Complicating things further, while May gets a little more rain than April – not much, just an inch – the hot weather is quickly depleting their drinking water reserves. The water that remains in their pool is also evaporating at a quicker rate. The rolling black outs are occurring more often and lasting longer because of increasing energy demands. So far TECO is able to cope, but several smaller electric cooperatives in rural districts are beginning to fail. Scott and Sissy deal with each of these issues as best they can. They have little choice but to deal with the situation.

They can’t change the growing seasons so they are doing the best with what they have already planted. Sissy is preserving everything that they don’t eat fresh. That isn’t as much as Sissy had hoped. She had underestimated the combined effect of a lot of manual labor and loss of utilities. Lots of hard work means a higher caloric need than the 2000 cal/day that she had prepped for.

They are trading very little food at the barter market. Nothing that comes their way goes to waste. As an example, a raccoon turned over a pot that held a tomato plant. Sissy was just plain furious as it had been loaded with fruit. She tried to save it but the plant was too shocked and the main stem had broken. Rather than allow it to be a total loss, she pulled the green tomatoes and made things like fried green tomatoes, green tomato pie, green tomato hash, green tomato cake, and green tomato mincemeat. The remaining leaves and stems went into the compost heap.

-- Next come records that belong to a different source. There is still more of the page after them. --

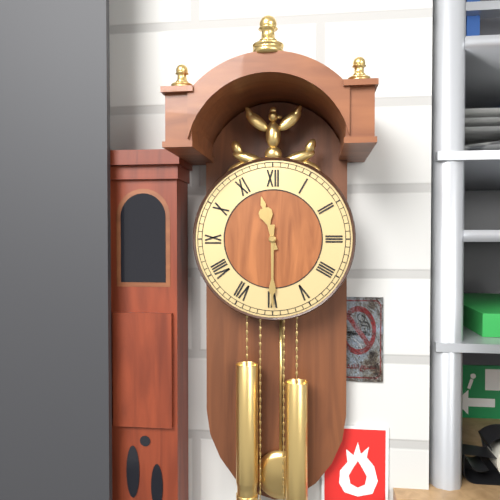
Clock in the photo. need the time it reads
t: 11:30
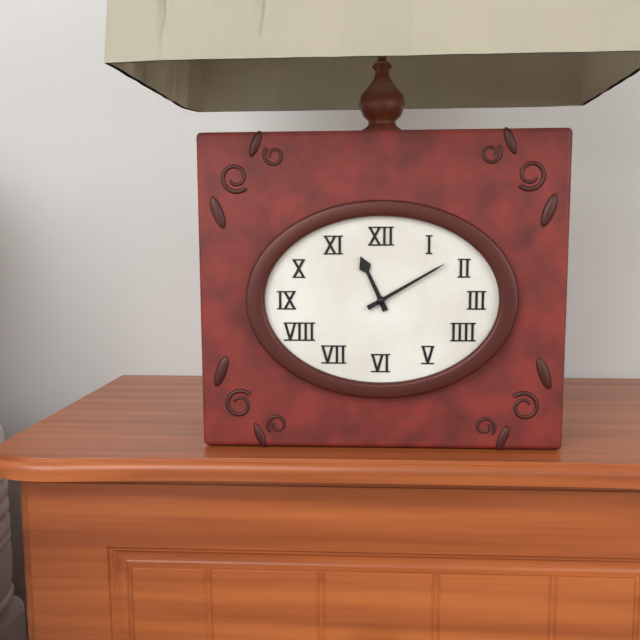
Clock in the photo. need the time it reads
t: 11:10
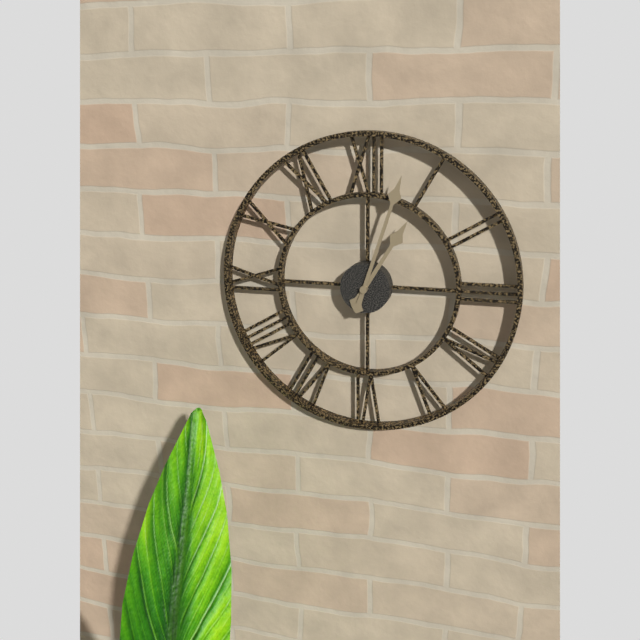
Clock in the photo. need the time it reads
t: 1:03
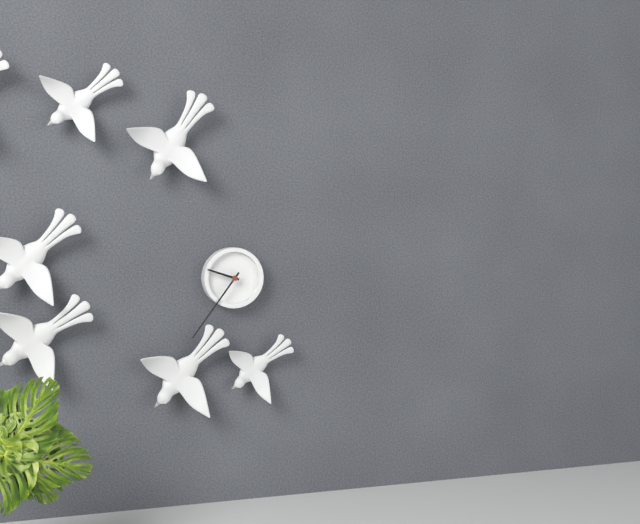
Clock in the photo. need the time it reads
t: 9:36
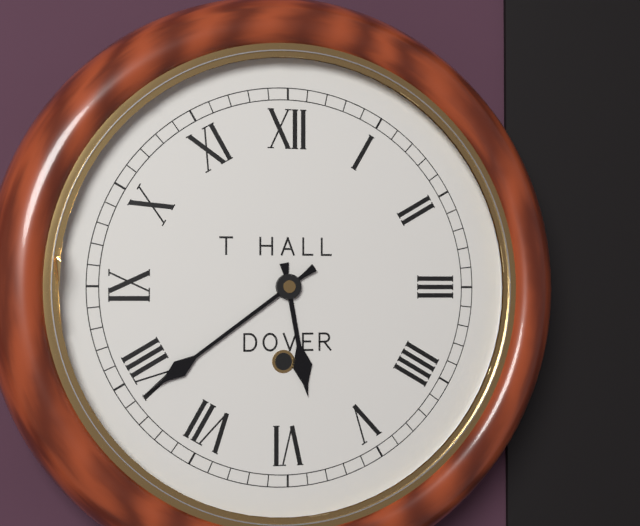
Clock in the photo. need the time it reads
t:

They also can’t make more water. With only 2.5 inches of rain for the month, they are heavily dependent on water storage when the power is off for extended periods of time. Scott has his family really tighten their personal water restrictions. They must be extremely diligent to gather every drop of rain they can. They also give other forms of water harvesting a try, like condensation farming and dew gathering, with limited success. They are very careful to refill every empty water container they can scrounge up when the power is on and run water to their pool to at least partially refill it when they can.

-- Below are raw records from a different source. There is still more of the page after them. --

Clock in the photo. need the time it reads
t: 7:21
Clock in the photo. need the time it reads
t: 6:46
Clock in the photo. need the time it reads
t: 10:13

Scott and Sissy can only effect the power going up and down in a limited manner. When the power is on they limit their power consumption to clothes washing, water needs, and canning and cooking. If the power is on they also run the air conditioning at night to drive out the humidity. They leave the air conditioner off during the day because they are in and out working anyway. They make ice when they can and when the power is off they keep it for iced drinks. When the power is on they bake bread. When the power is off they fix their bread using alternative cooking methods, or they do without.

The hurricane season is fast approaching as well. Even a hit by a tropical storm could be disastrous under current circumstances. People are living on the edge; a weather event of any magnitude will put a number of people over the edge.